Incerteza sobre o uso da cota
Fontes do setor afirmam que ainda não há clareza sobre quanto do volume autorizado para 2026 já foi efetivamente comprometido. Parte das exportações contabilizadas em janeiro refere-se a cargas embarcadas no fim de 2025, antes do anúncio das salvaguardas.
O governo brasileiro sustenta que esses volumes não deveriam integrar a base de cálculo para aplicação da sobretaxa.

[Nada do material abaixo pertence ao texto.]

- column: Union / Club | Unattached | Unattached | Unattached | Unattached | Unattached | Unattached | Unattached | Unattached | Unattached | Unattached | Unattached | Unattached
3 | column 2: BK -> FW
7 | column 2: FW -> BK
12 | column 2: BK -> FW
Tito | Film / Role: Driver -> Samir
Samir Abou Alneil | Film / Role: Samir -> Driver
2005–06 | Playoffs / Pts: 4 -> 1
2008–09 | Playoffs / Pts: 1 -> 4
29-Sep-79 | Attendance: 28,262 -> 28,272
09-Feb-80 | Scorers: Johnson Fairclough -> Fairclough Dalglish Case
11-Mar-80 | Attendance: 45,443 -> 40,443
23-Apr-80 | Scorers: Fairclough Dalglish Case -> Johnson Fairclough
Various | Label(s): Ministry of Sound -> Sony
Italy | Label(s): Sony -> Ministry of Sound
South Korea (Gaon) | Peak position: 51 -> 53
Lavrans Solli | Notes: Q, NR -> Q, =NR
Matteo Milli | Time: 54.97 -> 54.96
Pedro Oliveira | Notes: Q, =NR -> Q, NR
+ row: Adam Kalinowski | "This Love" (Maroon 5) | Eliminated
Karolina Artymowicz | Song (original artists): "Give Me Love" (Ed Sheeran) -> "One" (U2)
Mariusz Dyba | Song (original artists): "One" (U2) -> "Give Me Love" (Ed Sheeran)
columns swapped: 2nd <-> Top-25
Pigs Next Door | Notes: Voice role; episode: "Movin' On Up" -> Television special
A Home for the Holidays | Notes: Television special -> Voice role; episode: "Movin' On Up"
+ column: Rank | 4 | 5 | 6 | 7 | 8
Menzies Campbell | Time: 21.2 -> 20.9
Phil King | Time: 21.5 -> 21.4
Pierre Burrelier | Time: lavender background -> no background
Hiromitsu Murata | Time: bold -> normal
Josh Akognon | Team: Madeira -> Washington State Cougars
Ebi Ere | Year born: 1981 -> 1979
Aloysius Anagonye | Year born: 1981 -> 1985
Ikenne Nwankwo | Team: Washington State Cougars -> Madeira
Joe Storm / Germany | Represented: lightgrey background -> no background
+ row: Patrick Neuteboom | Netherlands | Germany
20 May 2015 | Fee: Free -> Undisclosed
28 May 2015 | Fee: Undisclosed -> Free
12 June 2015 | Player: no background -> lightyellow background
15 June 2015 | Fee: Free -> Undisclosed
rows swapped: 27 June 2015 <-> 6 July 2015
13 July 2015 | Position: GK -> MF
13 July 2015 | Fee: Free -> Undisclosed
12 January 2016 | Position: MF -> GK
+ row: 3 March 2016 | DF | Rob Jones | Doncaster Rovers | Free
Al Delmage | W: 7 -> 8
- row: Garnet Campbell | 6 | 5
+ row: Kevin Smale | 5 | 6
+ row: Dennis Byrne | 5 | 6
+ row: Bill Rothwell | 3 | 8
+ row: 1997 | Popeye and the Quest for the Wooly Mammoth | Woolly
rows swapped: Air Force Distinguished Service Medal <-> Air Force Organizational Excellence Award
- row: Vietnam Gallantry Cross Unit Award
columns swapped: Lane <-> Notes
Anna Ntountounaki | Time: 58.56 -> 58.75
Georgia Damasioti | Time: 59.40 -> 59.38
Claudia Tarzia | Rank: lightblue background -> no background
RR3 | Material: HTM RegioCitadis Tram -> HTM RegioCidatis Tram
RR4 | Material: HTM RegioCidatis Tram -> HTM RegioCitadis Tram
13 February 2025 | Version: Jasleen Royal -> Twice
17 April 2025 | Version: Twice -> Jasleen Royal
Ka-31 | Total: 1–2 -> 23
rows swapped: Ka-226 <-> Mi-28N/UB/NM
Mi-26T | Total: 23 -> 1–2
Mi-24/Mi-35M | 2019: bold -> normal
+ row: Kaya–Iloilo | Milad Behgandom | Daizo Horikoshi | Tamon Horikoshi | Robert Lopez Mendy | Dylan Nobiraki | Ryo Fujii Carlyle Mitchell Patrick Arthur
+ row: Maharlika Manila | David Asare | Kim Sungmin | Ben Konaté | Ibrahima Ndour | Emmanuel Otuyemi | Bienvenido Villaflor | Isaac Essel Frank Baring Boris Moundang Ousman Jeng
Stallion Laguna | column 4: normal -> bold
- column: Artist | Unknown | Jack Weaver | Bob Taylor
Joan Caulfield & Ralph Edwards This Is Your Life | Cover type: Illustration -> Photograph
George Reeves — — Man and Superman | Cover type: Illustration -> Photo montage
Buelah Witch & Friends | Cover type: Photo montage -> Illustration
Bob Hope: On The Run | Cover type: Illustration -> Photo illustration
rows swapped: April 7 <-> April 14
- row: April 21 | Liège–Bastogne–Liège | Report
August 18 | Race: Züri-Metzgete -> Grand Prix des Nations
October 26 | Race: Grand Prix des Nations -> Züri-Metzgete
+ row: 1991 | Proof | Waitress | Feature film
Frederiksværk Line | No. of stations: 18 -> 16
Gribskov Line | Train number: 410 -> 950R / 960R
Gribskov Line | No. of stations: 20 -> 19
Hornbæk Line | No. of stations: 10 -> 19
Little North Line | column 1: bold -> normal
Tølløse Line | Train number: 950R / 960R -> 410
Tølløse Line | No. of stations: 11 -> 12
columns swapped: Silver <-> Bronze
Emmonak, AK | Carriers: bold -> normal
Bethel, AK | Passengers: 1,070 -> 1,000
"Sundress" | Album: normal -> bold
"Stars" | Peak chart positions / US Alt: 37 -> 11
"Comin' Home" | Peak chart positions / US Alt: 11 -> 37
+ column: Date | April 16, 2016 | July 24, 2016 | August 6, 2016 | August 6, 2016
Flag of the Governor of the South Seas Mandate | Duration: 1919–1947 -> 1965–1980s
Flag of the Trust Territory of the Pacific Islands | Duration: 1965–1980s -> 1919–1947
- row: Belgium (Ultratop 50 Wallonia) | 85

Dados do Ministério do Desenvolvimento, Indústria, Comércio e Serviços (Mdic), compilados pela Associação Brasileira das Indústrias Exportadoras de Carnes (Abiec), mostram que, em janeiro, a China importou 123,2 mil toneladas de carne bovina brasileira — crescimento de cerca de 35% em relação ao mesmo mês do ano anterior.
Camex analisará proposta
O ofício do Mapa foi encaminhado à secretaria-executiva da Câmara de Comércio Exterior (Camex), vinculada ao Mdic. A recomendação é que o tema seja deliberado na próxima reunião do Comitê Executivo de Gestão (Gecex), a fim de mitigar os efeitos das restrições ainda em 2026. O encontro está previsto para quinta-feira (12).
Procurado, o Mdic informou que “eventual debate e deliberação sobre o tema poderão ser feitos no âmbito do Gecex, colegiado de 10 ministérios, em data ainda a ser definida”, acrescentando que a proposta permanece sob análise técnica.
A pasta também destacou que as tratativas diplomáticas seguem em curso. “O governo brasileiro, por intermédio do Mdic e do Mapa, tem mantido diálogo permanente com o governo chinês sobre o tema. O vice-presidente e ministro Geraldo Alckmin conversou, no dia 28 de janeiro, por ligação telefônica, com o vice-presidente da China, Han Zheng, quando manifestou preocupação em relação às salvaguardas aplicadas; e o tema continua em negociação com o governo chinês”, disse o Mdic.
Enquanto as negociações avançam, o governo busca calibrar sua resposta para evitar que a maior vitrine da carne brasileira no exterior se transforme em vetor de instabilidade doméstica.